The Pennington County Sheriff's Office and the South Dakota Animal Industry Board continue to try and locate the owners of the abused horses, boarded in Pennington County.
Pennington County Sheriff Kevin Thom says the investigation continues into the criminal allegations of animal neglect of 69 horses that were in the care of Donald and Terry Harwood.
The Harwood's own nearly 30 of the animals and were boarding the other half on Radar Hill Road in Pennington County.
Laurie Lange boarded her horses with the Harwood's and picked them up on Friday.
She says every time she visited her horses, they were without hay. Lange says when she asked the Harwood's about the lack of hay, they always told her they were just going to get it, or it was being delivered that day.
"It shouldn't have happened. And I should have seen it coming, but I didn't see it coming because I trusted them and that's the worst part because I thought they were my friends," said Lange.
Lange says she paid $125 per horse, per month to board them with the Harwoods. She adds with the number of horses they were boarding at that price that was more than enough for the Harwood's to buy hay; even with the expensive hay prices.
A neighbor says the Harwood's not only neglected horses, but when they moved out they left behind chickens and at least one cat to fend for themselves. The neighbor has since taken over caring for the strays.
Sheriff Thom says the horses were impounded on January 8th. And now the Sheriff's office, along with volunteers and neighbors are caring for the animals.
"We've had to acquire hay, and we've bought some tank heaters for the tanks and some hoses and the county probably has about 3-4 thousand dollars tied up in cost so far, that doesn't include our staff time," said Sheriff Thom.
The Sheriff says charges should come from the State's Attorney's office late next week.

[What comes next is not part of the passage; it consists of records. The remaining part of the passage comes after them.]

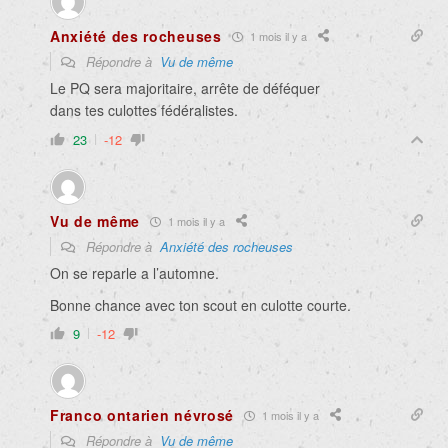
Anxiété des rocheuses
1 mois il y a
Répondre à
Vu de même
Le PQ sera majoritaire, arrête de déféquer
dans tes culottes fédéralistes.
23
-12
Vu de même
1 mois il y a
Répondre à
Anxiété des rocheuses
On se reparle a l’automne.
Bonne chance avec ton scout en culotte courte.
9
-12
Franco ontarien névrosé
1 mois il y a
Répondre à
Vu de même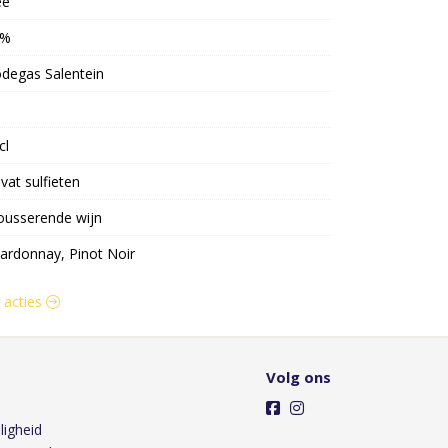
ee
2%
degas Salentein
cl
vat sulfieten
usserende wijn
ardonnay, Pinot Noir
n acties
Volg ons
ligheid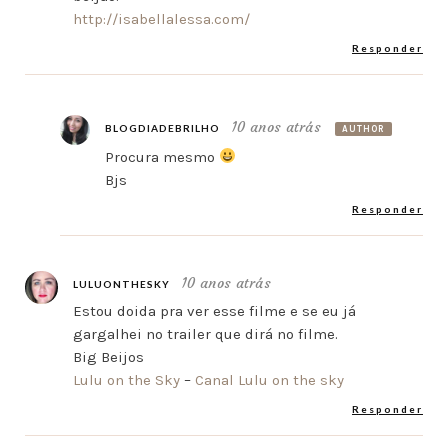
http://isabellalessa.com/
Responder
10 anos atrás
BLOGDIADEBRILHO
AUTHOR
Procura mesmo
Bjs
Responder
10 anos atrás
LULUONTHESKY
Estou doida pra ver esse filme e se eu já
gargalhei no trailer que dirá no filme.
Big Beijos
Lulu on the Sky
–
Canal Lulu on the sky
Responder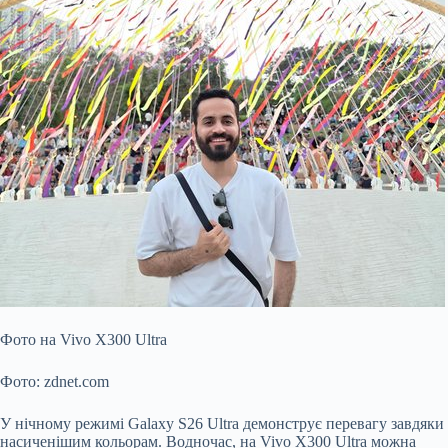
Фото на Vivo X300 Ultra
Фото: zdnet.com
У нічному режимі Galaxy S26 Ultra демонструє перевагу завдяки
насиченішим кольорам. Водночас, на Vivo X300 Ultra можна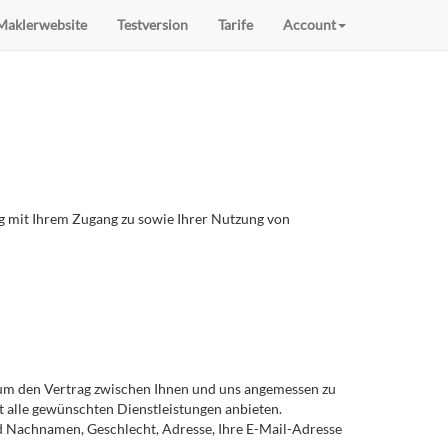
Maklerwebsite
Testversion
Tarife
Account
g mit Ihrem Zugang zu sowie Ihrer Nutzung von
 um den Vertrag zwischen Ihnen und uns angemessen zu
 alle gewünschten Dienstleistungen anbieten.
d Nachnamen, Geschlecht, Adresse, Ihre E-Mail-Adresse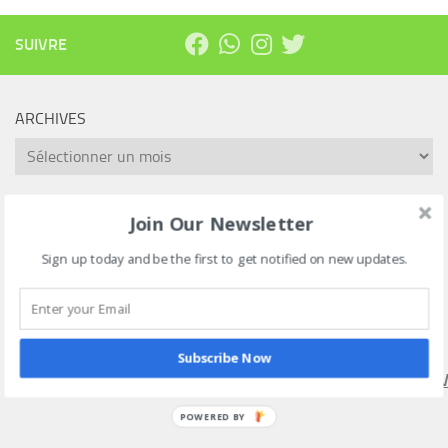
SUIVRE
ARCHIVES
Archives
Join Our Newsletter
Rechercher :
Sign up today and be the first to get notified on new updates.
SUIVEZ NOUS SUR NOTRE CHAINE WHATSAPP VIA CE
LIEN
Subscribe Now
HTTPS://WHATSAPP.COM/CHANNEL/0029VAEEL3LCCW4V
POWERED BY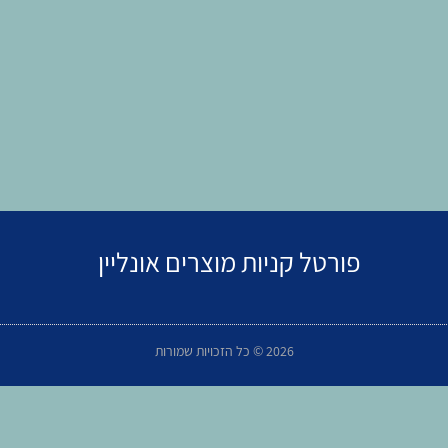
פורטל קניות מוצרים אונליין
2026 © כל הזכויות שמורות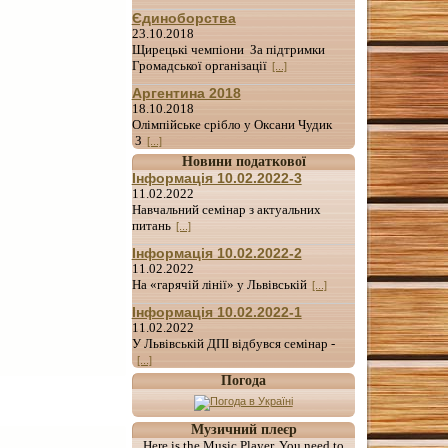
Єдиноборства
23.10.2018
Щирецькі чемпіони За підтримки
Громадської організації
[...]
Аргентина 2018
18.10.2018
Олімпійське срібло у Оксани Чудик
З
[...]
Новини податкової
Інформація 10.02.2022-3
11.02.2022
Навчальний семінар з актуальних
питань
[...]
Інформація 10.02.2022-2
11.02.2022
На «гарячій лінії» у Львівській
[...]
Інформація 10.02.2022-1
11.02.2022
У Львівській ДПІ відбувся семінар -
[...]
Погода
Музичний плеєр
Here is the Music Player. You need to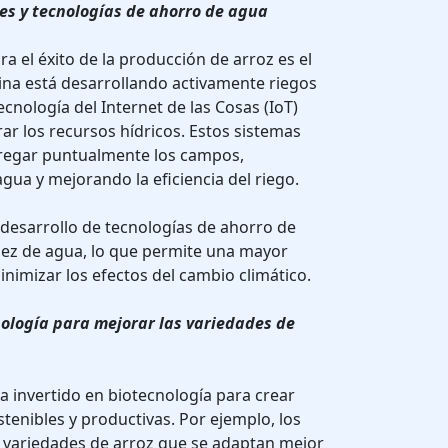
tes y tecnologías de ahorro de agua
ra el éxito de la producción de arroz es el
ina está desarrollando activamente riegos
tecnología del Internet de las Cosas (IoT)
ar los recursos hídricos. Estos sistemas
a regar puntualmente los campos,
ua y mejorando la eficiencia del riego.
 desarrollo de tecnologías de ahorro de
sez de agua, lo que permite una mayor
minimizar los efectos del cambio climático.
cnología para mejorar las variedades de
a invertido en biotecnología para crear
tenibles y productivas. Por ejemplo, los
o variedades de arroz que se adaptan mejor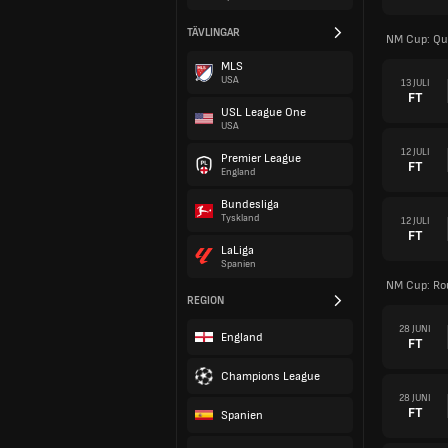
TÄVLINGAR
NM Cup: Qua
MLS
USA
13 JULI
FT
USL League One
USA
12 JULI
Premier League
FT
England
Bundesliga
Tyskland
12 JULI
FT
LaLiga
Spanien
NM Cup: Ro
REGION
28 JUNI
England
FT
Champions League
28 JUNI
FT
Spanien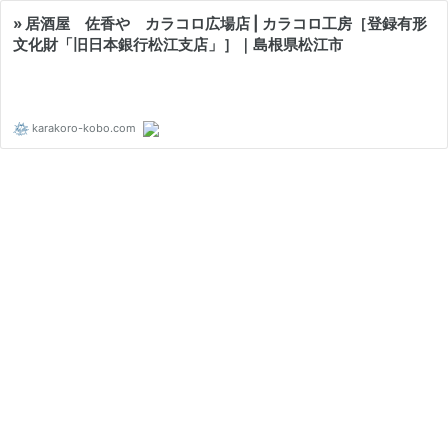
» 居酒屋 佐香や カラコロ広場店 | カラコロ工房［登録有形
文化財「旧日本銀行松江支店」］｜島根県松江市
karakoro-kobo.com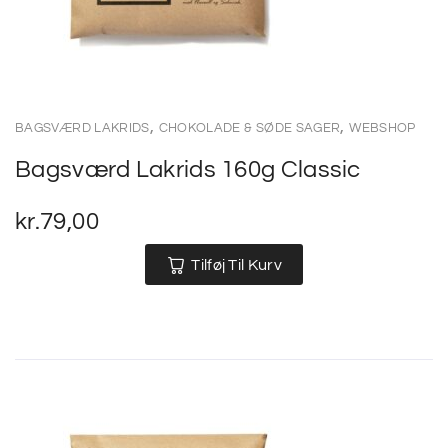
,
,
BAGSVÆRD LAKRIDS
CHOKOLADE & SØDE SAGER
WEBSHOP
Bagsværd Lakrids 160g Classic
kr.
79,00
Tilføj Til Kurv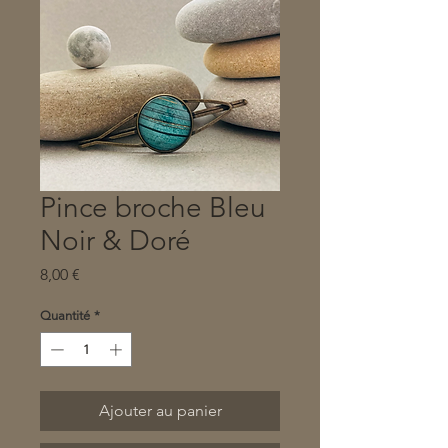
Pince broche Bleu
Noir & Doré
Prix
8,00 €
Quantité
*
Ajouter au panier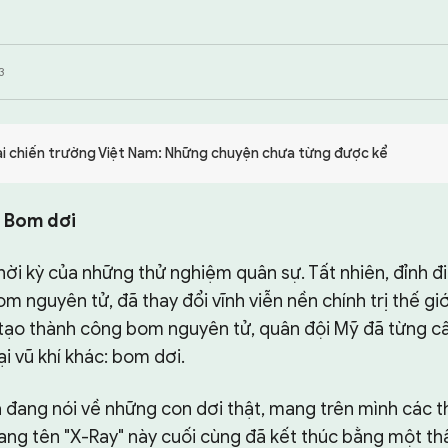
3
ại chiến trường Việt Nam: Những chuyện chưa từng được kể
: Bom dơi
 thời kỳ của những thử nghiệm quân sự. Tất nhiên, đỉnh đ
om nguyên tử, đã thay đổi vĩnh viễn nền chính trị thế gi
 tạo thành công bom nguyên tử, quân đội Mỹ đã từng c
i vũ khí khác: bom dơi.
 đang nói về những con dơi thật, mang trên mình các thi
ng tên "X-Ray" này cuối cùng đã kết thúc bằng một thất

And he hopes the county will be reimbursed, likely in the form of restitution from the Harwoods.
Captain Corey Brubakken says his office has received numerous calls from the public, willing to take in any animals left behind. But right now their focus is on locating the owners of the horses. After all attempts are made to locate the owners, Brubakken says, his office will then begin the process of finding permanent homes for the Harwood's horses.